Kami ngide untuk coba makan Soto Banjar. Akhirnya aku tunjukkan warung Soto Banjar yang aku tau. Eh ternyata, harganya cukup mengejutkan. Untuk sepiring soto harganya 23.000! WOW! Padahal ini di warung biasa dan porsinya juga gak banyak-banyak banget. Standar lah. Tapi tidak apa-apa untuk pengalaman pertama beli soto banjar di kampung sendiri. Mulai dulu makannya kalau gak di kondangan, ya di pengajian atau hajatan. Bayangin 12 tahun di Kalimantan, baru ini beli soto banjar sendiri!

 

- Kamis, 2 Desember 2021 -

Setelah tidur malam, lelah setelah satu hari keluar masih terasa. Jadi pagi itu, kami tidak kemana-mana dan hanya di rumah saja. Tapi kami merencanakan untuk pergi ke Bukit Timah sorenya. Menikmati matahari tenggelam dengan pemandangan pesisir barat Tanah Laut. Selepas Asar, kami berangkat menggunakan sepeda motor Vega merahku yang cukup minimalis untuk kami berdua, apalagi Dendi yang badannya besar.

Ada cerita sewaktu kami melewati Desa Sungai Riam. Di pinggiran jalan di desa itu banyak dipasang spanduk-spanduk yang berpesan bahwa “Sapi punya kandang, orang punya jalan, jaga xxxxx”. Aku tidak bisa lihat dengan jelas apa pesan terakhirnya akibat melaju dengan cepat. Setelah melaju sekitar 5 km di jalanan desa ini, 200 meter di depanku ada rombongan sapi sedang berjalan di pinggir jalan tanpa penggembala. Saat aku semakin dekat dengan sapi itu, tiba-tiba tanpa alasan, ada satu sapi yang ke tengah jalan sambil agak berlari. Tanpa alasan karena sapi lainnya masih di pinggir jalan. Hampir saja tertabrak, untungnya masih bisa kuhindari, lebih tepatnya sapinya tiba-tiba minggir lagi.

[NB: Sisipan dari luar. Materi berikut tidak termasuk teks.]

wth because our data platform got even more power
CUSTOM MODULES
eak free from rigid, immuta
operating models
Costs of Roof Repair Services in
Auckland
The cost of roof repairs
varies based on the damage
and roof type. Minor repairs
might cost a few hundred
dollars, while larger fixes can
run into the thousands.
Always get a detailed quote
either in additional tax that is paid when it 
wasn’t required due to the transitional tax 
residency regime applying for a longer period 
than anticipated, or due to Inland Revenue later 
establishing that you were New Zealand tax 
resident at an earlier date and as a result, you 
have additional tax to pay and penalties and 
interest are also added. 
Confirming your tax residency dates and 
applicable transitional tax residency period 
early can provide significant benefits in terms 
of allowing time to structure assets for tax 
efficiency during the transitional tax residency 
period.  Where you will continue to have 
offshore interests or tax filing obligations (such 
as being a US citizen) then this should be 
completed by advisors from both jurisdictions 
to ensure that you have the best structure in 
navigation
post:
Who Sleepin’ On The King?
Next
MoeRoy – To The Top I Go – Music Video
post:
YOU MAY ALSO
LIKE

Ada satu pengendara di belakangku yang menggunakan motor gede. Dia ikut kesal dengan momen tadi dan ikut mengusir sapi-sapi tadi dari tengah jalan. Mungkin inilah maksud dari spanduk-spanduk tadi. Agar pengendara berhati-hati dan pemilik sapi sadar untuk menjaga sapinya. Oke, perjalanan kita lanjut dengan lancar hingga tujuan. Kita sampai di tujuan 30 menit setelahnya, belum terlalu sore. Masih sekitar 1,5 jam dari matahari tenggelam. Kita bersantai, berfoto-foto diatas bukit sambil menikmati angin sepoi-sepoi dan pemandangan.

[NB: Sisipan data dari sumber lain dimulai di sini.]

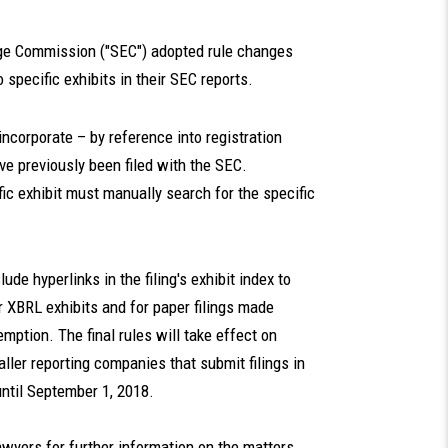
nge Commission ("SEC") adopted rule changes
 specific exhibits in their SEC reports.
incorporate – by reference into registration
ve previously been filed with the SEC.
c exhibit must manually search for the specific
de hyperlinks in the filing's exhibit index to
r XBRL exhibits and for paper filings made
mption. The final rules will take effect on
ller reporting companies that submit filings in
until September 1, 2018.
awyers for further information on the matters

Panyipatan dari Puncak Bukit Timah

Karena sudah mulai bosan diatas bukit, namun masih belum puas dengan hanya satu tujuan, pun masih ada beberapa waktu sebelum matahari tenggelam, kami memutuskan untuk ke Pantai Batakan Baru yang tidak jauh. Kami sampai disana kira-kira 10 menit dari Bukit Timah. Tak ada yang dilakukan kecuali menikmati pemandangan dan matahari tenggelam. Langit kala itu campuran dari warna biru, jingga, dan merah muda. Sangat indah.